§ **Text**
^^^^
I'm a little uncomfortable about this essay. Texas is surging with COVID-19, and I'm transfixed by a painting at the Dallas Museum of Art. But if, like me, you crave something beautiful right now, then perhaps this will help.

It's a painting wrapped in politics, romance and mystery. The Dallas Museum of Art (closed now, but with online offerings that exhibit its treasures) is making this picture the centerpiece of a show called "Flores Mexicanas: Women in Modern Mexican Art."

Alfredo Ramos Martínez is the artist. The work is monumental — 9 by 12 feet monumental. But that's not why it took him 15 years to paint it.

"It just sort of lingered in his studio for a long time," says curator Mark Castro. And things came up. Starting in 1915, Martínez worked on it on and off, during Mexico's Civil War, in between other paintings, and through the rise of a very different kind of Mexican art, made by Frida Kahlo and muralist Diego Rivera. For a while, Flores Mexicanas belonged to the most famous man of his day — Charles Lindbergh. For a much longer while, the painting disappeared. And now, just before the pandemic, almost a century after Martínez finished it, it was seen in public for just the second time, in Dallas. (No re-opening date yet.)

The Lindbergh piece of the story has the romance (although you wouldn't know it from this photograph):

Charles Lindbergh and Anne Spencer Morrow met in Mexico City, not long after his 1927 nonstop solo flight to Paris made him a hero. He was 25, she was 21. Anne's father was U.S. Ambassador to Mexico. He'd invited Charles there as part of a "let's get along better" message from the U.S. Charles and Anne took the message to the altar. They married in 1929, and Flores Mexicanas was their wedding present from the President of Mexico.

Now the mystery begins. The Lindberghs never hung the painting up. "It's such a funny thing," Dallas curator Mark Castro says. "People ask me all the time: Was it too big? Did it just not fit in their home? Did they not like it?"

Nobody knows. Three years after they were married they presented Flores Mexicanas to the Missouri Historical Society in St. Louis (where backers for Charles' solo flight lived). And there the 9x12 foot painting languished, on a rack in storage, until 2014. Hard to forget about a painting that big. But it's what happened until the Society's new director, Frances Levine, came upon it and, Castro says, "realized what it was."
^^^^
§ **Supplied entries**
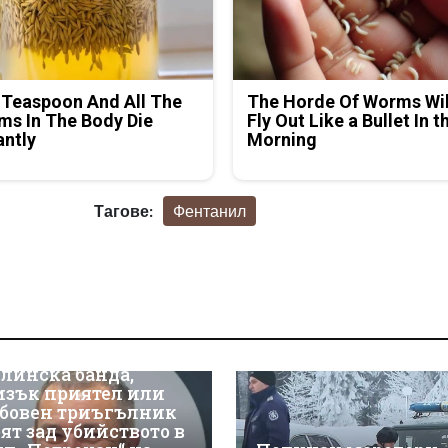
 Teaspoon And All The
The Horde Of Worms Wil
s In The Body Die
Fly Out Like a Bullet In t
antly
Morning
Тагове:
Фентанил
линска банда,
изък приятел или
бовен триъгълник
оят зад убийството в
^^^^
§ **Exercise requirements**
1. Answer these questions using the article about Flores Mexicanas:
(a) What are the dimensions of the painting?
(b) Who gave the painting to Charles Lindbergh and Anne Spencer Morrow as a wedding present?
(c) Until what year did the painting sit in storage at the Missouri Historical Society?
2. Continue the article about Flores Mexicanas from its last sentence.

§ **Answers for each item**
1.
(a) 9 by 12 feet.
(b) The President of Mexico.
(c) 2014.

2.
So did curator Castro, who helped give Flores its first show in almost a century at the Dallas Art Museum.

It's a gorgeous painting. Four elegantly dressed women, weaving lush flowers into garlands. Worth a second look:

Who are they? Not known, but there are a few interpretations. A niece of Martínez says the women represent the Four Seasons, and that she posed for Spring. Newspaper accounts, when the picture was given to the Lindberghs, said the four represent the four racial types of modern (early 1900s remember) Mexican women. Left to right: Spanish (with fair skin), Mesquita (a mix of Spanish and indigenous), Indigenous (darker skin), and Modern. With their exquisite European dresses, its clear they're society women, much like the painter's patrons.

Martínez studied art in Paris and had great success there. When he returned home, the European influence was obvious on his canvases. He became greatly respected in Mexico City as a Society painter.

Dallas Museum Curator Castro says the meaning of Flores Mexicanas shifted over the years, as the country changed after the Revolution. "The kind of racial politics of how you depict Mexican identity in art had changed a lot," he explains.

After he finished Flores Mexicanas (finally!) Martínez moved to Los Angeles. Doctors thought his daughter's rare bone disease would benefit from the California climate. It did. And the move influenced the artist's painting dramatically.

He found that American collectors were crazy about the "exotic," earthier images of Mexico that younger Mexican artists were creating. There was a lively U.S. market for those images. Martínez changed his painting style, and was collected by Alfred Hitchcock, Gary Cooper and other Hollywood luminaries.

Alfredo Ramos Martínez died in 1946. Over the years, it seemed his reputation was lost in storage along with Flores Mexicanas. The presence of Flores at the Dallas Museum of Art moves him from obscurity to triumph. Which, Mark Castro says, would delight the artist.

"He wanted to make a big statement with this painting," Castro says, "and I think it is making a new statement about his career now."

Art Where You're At is an informal series showcasing lively online offerings from museums while their buildings are closed due to COVID-19.